Ready, Set, Remediate!
- After a compliance violation or security vulnerability is discovered, it takes 30% of respondents days to remediate them across all apps. 22% say it takes weeks, 15% report hours, and 6% report months.
- Infrastructure teams can remediate compliance violations or security vulnerabilities across all affected apps and systems faster than any other team.
- Infrastructure teams are 95% more likely than security teams to remediate compliance violations or security vulnerabilities across all apps in hours. They are 40% more likely than application teams to conduct this remediation in hours, and 27% more likely than cross-functional teams to do so.
- More than half (57%) of infrastructure teams take hours or days to apply remediations to all affected systems. In contrast, 48% of security teams report it takes weeks to apply these remediations.
THE CHANGING ROLE OF “DEV” AND “OPS”
Workloads Are Increasing Faster Than Headcount.
- 63% of respondents see their workloads increasing.

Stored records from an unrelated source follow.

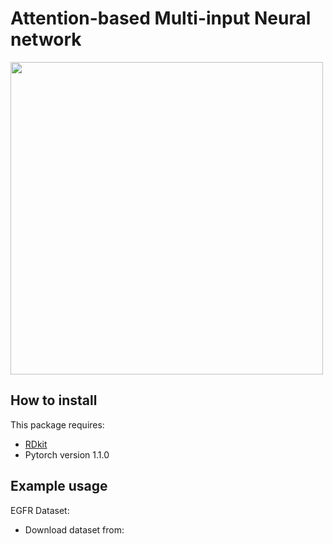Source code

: Attention-based Multi-input Neural network
=============

<img src="https://i.imgur.com/4FBRFh6.jpg" width="500">

## How to install
This package requires:
* [RDkit](http://www.rdkit.org/docs/Install.html)
* Pytorch version 1.1.0

## Example usage

EGFR Dataset:
* Download dataset from: 
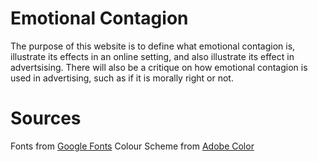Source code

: # Emotional Contagion

The purpose of this website is to define what emotional contagion is, illustrate its effects in an online setting, and also illustrate its effect in advertsising. There will also be a critique on how emotional contagion is used in advertising, such as if it is morally right or not.

# Sources

Fonts from [Google Fonts](https://fonts.google.com/)
Colour Scheme from [Adobe Color](https://color.adobe.com/)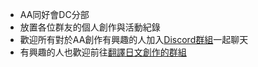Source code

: - AA同好會DC分部
- 放置各位群友的個人創作與活動紀錄
- 歡迎所有對於AA創作有興趣的人加入[Discord群組](https://discord.gg/aaclubdc)一起聊天
- 有興趣的人也歡迎前往[翻譯日文創作的群組](https://aafanclub.github.io/)

<!---
AAfanclubDC/AAfanclubDC is a ✨ special ✨ repository because its `README.md` (this file) appears on your GitHub profile.
You can click the Preview link to take a look at your changes.
--->

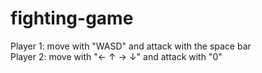 # fighting-game

Player 1: move with "WASD" and attack with the space bar <br>
Player 2: move with "← ↑ → ↓" and attack with "0"
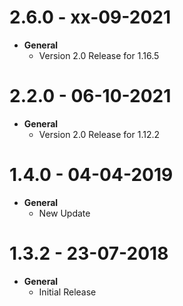 # 2.6.0 - xx-09-2021
- **General**
    - Version 2.0 Release for 1.16.5

# 2.2.0 - 06-10-2021
- **General**
    - Version 2.0 Release for 1.12.2

# 1.4.0 - 04-04-2019
- **General**
    - New Update

# 1.3.2 - 23-07-2018
- **General**
    - Initial Release
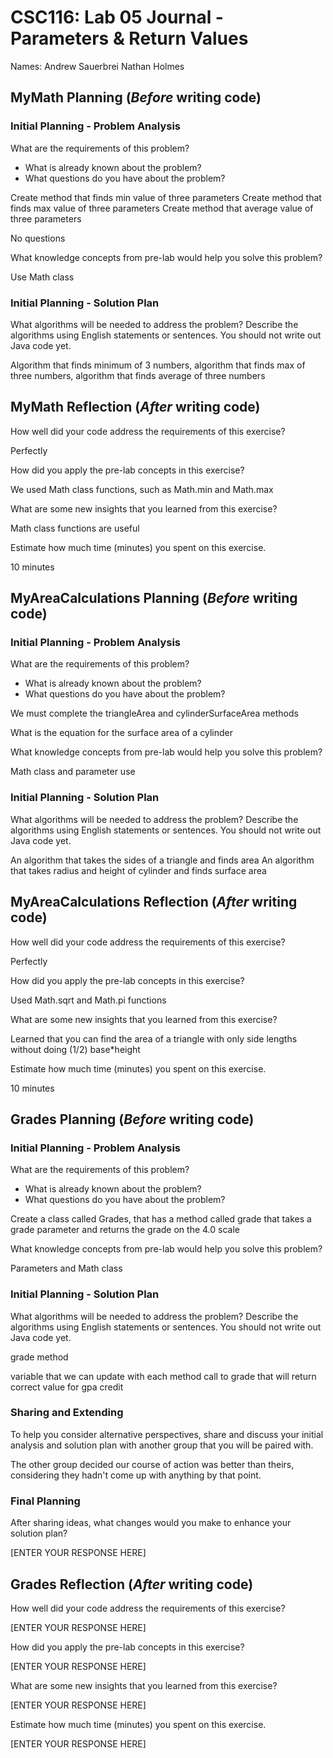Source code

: # CSC116: Lab 05 Journal - Parameters & Return Values

Names: Andrew Sauerbrei Nathan Holmes

## MyMath Planning (***Before*** writing code)

### Initial Planning - Problem Analysis

What are the requirements of this problem?

* What is already known about the problem?
* What questions do you have about the problem?

Create method that finds min value of three parameters
Create method that finds max value of three parameters
Create method that average value of three parameters

No questions

What knowledge concepts from pre-lab would help you solve this problem?

Use Math class

### Initial Planning - Solution Plan

What algorithms will be needed to address the problem? Describe the algorithms using English statements or sentences. You should not write out Java code yet.

Algorithm that finds minimum of 3 numbers, algorithm that finds max of three numbers, algorithm that finds average of three numbers

## MyMath Reflection (***After*** writing code)

How well did your code address the requirements of this exercise? 

Perfectly

How did you apply the pre-lab concepts in this exercise? 

We used Math class functions, such as Math.min and Math.max

What are some new insights that you learned from this exercise? 

Math class functions are useful

Estimate how much time (minutes) you spent on this exercise.

10 minutes

## MyAreaCalculations Planning (***Before*** writing code)

### Initial Planning - Problem Analysis

What are the requirements of this problem?

* What is already known about the problem?
* What questions do you have about the problem?

We must complete the triangleArea and cylinderSurfaceArea methods 

What is the equation for the surface area of a cylinder

What knowledge concepts from pre-lab would help you solve this problem?

Math class and parameter use

### Initial Planning - Solution Plan

What algorithms will be needed to address the problem? Describe the algorithms using English statements or sentences. You should not write out Java code yet.

An algorithm that takes the sides of a triangle and finds area
An algorithm that takes radius and height of cylinder and finds surface area

## MyAreaCalculations Reflection (***After*** writing code)

How well did your code address the requirements of this exercise? 

Perfectly

How did you apply the pre-lab concepts in this exercise? 

Used Math.sqrt and Math.pi functions

What are some new insights that you learned from this exercise? 

Learned that you can find the area of a triangle with only side lengths without doing (1/2) base*height

Estimate how much time (minutes) you spent on this exercise.

10 minutes

## Grades Planning (***Before*** writing code)

### Initial Planning - Problem Analysis

What are the requirements of this problem?

* What is already known about the problem?
* What questions do you have about the problem?

Create a class called Grades, that has a method called grade that takes a grade parameter and returns the grade on the 4.0 scale

What knowledge concepts from pre-lab would help you solve this problem?

Parameters and Math class

### Initial Planning - Solution Plan

What algorithms will be needed to address the problem? Describe the algorithms using English statements or sentences. You should not write out Java code yet.

grade method 

variable that we can update with each method call to grade that will return correct value for gpa credit

### Sharing and Extending
To help you consider alternative perspectives, share and discuss your initial analysis and solution plan with another group that you will be paired with.

The other group decided our course of action was better than theirs, considering they hadn't come up with anything by that point. 

### Final Planning
After sharing ideas, what changes would you make to enhance your solution plan?  

[ENTER YOUR RESPONSE HERE]

## Grades Reflection (***After*** writing code)

How well did your code address the requirements of this exercise? 

[ENTER YOUR RESPONSE HERE]

How did you apply the pre-lab concepts in this exercise? 

[ENTER YOUR RESPONSE HERE]

What are some new insights that you learned from this exercise? 

[ENTER YOUR RESPONSE HERE]

Estimate how much time (minutes) you spent on this exercise.

[ENTER YOUR RESPONSE HERE]
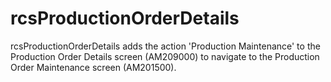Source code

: # rcsProductionOrderDetails

rcsProductionOrderDetails adds the action 'Production Maintenance' to the Production Order Details screen (AM209000) to navigate to the Production Order Maintenance screen (AM201500).
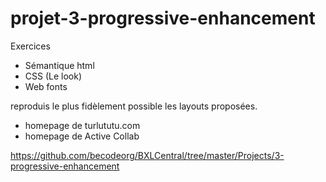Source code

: # projet-3-progressive-enhancement


Exercices
- Sémantique html
- CSS (Le look)
- Web fonts

reproduis le plus fidèlement possible les layouts proposées.

- homepage de turlututu.com
- homepage de Active Collab


https://github.com/becodeorg/BXLCentral/tree/master/Projects/3-progressive-enhancement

But only 44% expect to see an increase in the size of their development teams and only one-third expect to see an increase in the size of their operations teams.
- Development teams are 33% more likely to grow in size in the next year than operations teams.
- More than a third (36%) of respondents said their company plans to increase the size of their development team by 1x-2x. Eight percent report 3x growth to development teams and 32% said the team size will remain stable.
There’s No Crystal Ball.
- No matter how fast a team is moving, how many new technologies they are deploying, unexpected work will remain. On average, respondents say 19% (i.e. one full day) of the work week is spent dealing with unplanned/unexpected work.
- Bug fixes/break-fix scenarios is overwhelmingly the most frequent factor reported as causing unplanned work (84%). This was followed by failures in deploying application releases (42%), failure from unauthorized our unmanaged change (32%) and then re-architecting changes to meet InfoSec standards (21%).
VIEWPOINTS FROM CHEF
- Building the Continuous Enterprise requires teams to increase velocity and embrace emerging technologies. To do so, teams should begin shifting to a developer services model - where the services and preferred tools of developers are adopted across teams - and work to fold security and compliance into the production cycle earlier.
- IT stacks are a complex mix of legacy and emerging technologies, physical and virtual machines, and on-premises and cloud-based services. To address the complexity, IT must embrace hybrid - delivering services, infrastructure and applications through a mix of cloud and on-premises solutions - as the operating model.
- Lastly, specialization is so important in our work - teams should continue building expertise in applications, infrastructure and security, and to further increase speed and performance of IT, teams must collaborate. Enterprises should build dedicated cross-functional teams who are committed to achieving common business goals.